* Exercício 1
Transcreve do texto sobre o custo da educação e da saúde o trecho que vai desde "Caricaturando, dir-se-ia que" até "ou não doente.", inclusive.

Com este tipo de discurso não admira que as pessoas não percebam o verdadeiro espartilho em que estamos metidos, nem as consequências de algumas das decisões tomadas pelos políticos. Não percebem os custos e, depois, não percebem a necessidade de os pagar, pela via dos impostos.
Caricaturando, dir-se-ia que para assegurar que a educação continua gratuita, o PM está disposto a suportar todos os custos. A educação grátis custa, por ano, a cada português, em média, cerca de 700 euros. Dividindo por todos. Visto de outro ângulo, cada um dos cerca de 1,9 milhões de alunos que frequentam os vários níveis de ensino estatal custa, em média, quase 3 700 euros por ano. Costuma-se dizer que o que é de graça não tem valor. Mesmo sem entrar em detalhes, talvez se estes números fossem divulgados, se passasse a atribuir mais valor à educação. Um exercício semelhante pode ser feito para a saúde. Os custos, nesse caso, são um pouco mais elevados: 900 euros por português. Esteja ou não doente.
Não discuto se é muito ou pouco. Digo que é preciso as pessoas perceberem que estes serviços que lhes são disponibilizados a custo zero, ou quase, têm, afinal, um "preço". Que tem de ser pago, por alguém, pela via dos impostos.

* Exercício 2
Reproduz de novo, sem alterações, as linhas dos registos desde o início até à linha que contém "YOU MIGHT ALSO LIKE", inclusive, deixando as imagens de fora.

* Lista de registos
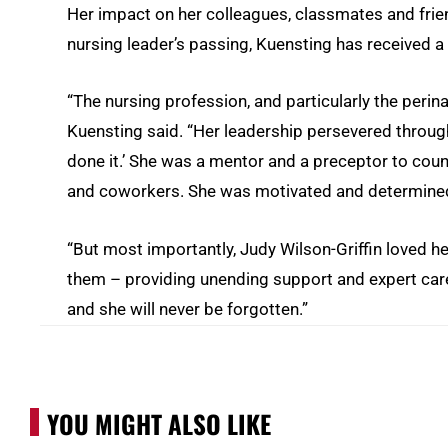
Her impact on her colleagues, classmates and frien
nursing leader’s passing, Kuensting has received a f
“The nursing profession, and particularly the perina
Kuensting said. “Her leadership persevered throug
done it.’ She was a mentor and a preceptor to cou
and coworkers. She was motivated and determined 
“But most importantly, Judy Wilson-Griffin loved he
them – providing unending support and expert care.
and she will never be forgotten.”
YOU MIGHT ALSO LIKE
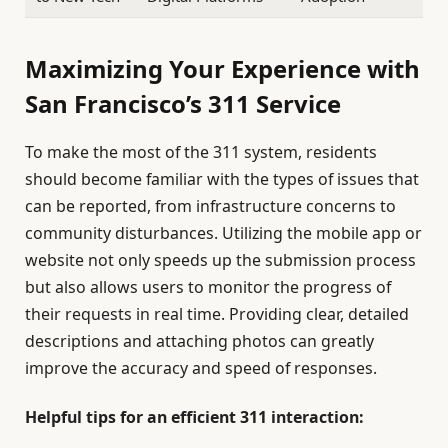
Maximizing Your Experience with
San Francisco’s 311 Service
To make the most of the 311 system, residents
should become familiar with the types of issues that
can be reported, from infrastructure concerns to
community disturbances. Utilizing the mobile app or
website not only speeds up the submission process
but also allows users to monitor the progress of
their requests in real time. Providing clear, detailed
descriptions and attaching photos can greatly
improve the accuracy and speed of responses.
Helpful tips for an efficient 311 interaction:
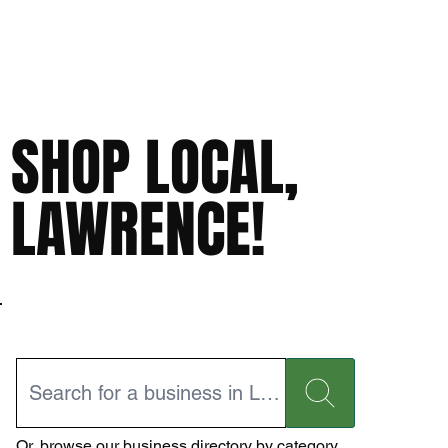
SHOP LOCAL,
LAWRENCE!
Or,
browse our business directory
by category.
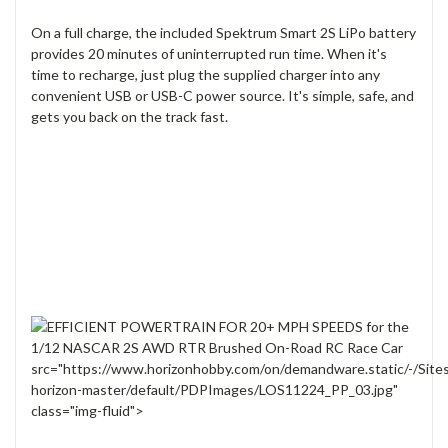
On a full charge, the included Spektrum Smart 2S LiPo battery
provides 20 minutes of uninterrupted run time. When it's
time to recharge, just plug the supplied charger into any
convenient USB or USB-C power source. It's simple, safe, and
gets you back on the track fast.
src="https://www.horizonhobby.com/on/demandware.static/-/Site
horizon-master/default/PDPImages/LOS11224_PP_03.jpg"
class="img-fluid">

* Resolução 1
Caricaturando, dir-se-ia que para assegurar que a educação continua gratuita, o PM está disposto a suportar todos os custos. A educação grátis custa, por ano, a cada português, em média, cerca de 700 euros. Dividindo por todos. Visto de outro ângulo, cada um dos cerca de 1,9 milhões de alunos que frequentam os vários níveis de ensino estatal custa, em média, quase 3 700 euros por ano. Costuma-se dizer que o que é de graça não tem valor. Mesmo sem entrar em detalhes, talvez se estes números fossem divulgados, se passasse a atribuir mais valor à educação. Um exercício semelhante pode ser feito para a saúde. Os custos, nesse caso, são um pouco mais elevados: 900 euros por português. Esteja ou não doente.

* Resolução 2
Her impact on her colleagues, classmates and frien
nursing leader’s passing, Kuensting has received a f
“The nursing profession, and particularly the perina
Kuensting said. “Her leadership persevered throug
done it.’ She was a mentor and a preceptor to cou
and coworkers. She was motivated and determined 
“But most importantly, Judy Wilson-Griffin loved he
them – providing unending support and expert care.
and she will never be forgotten.”
YOU MIGHT ALSO LIKE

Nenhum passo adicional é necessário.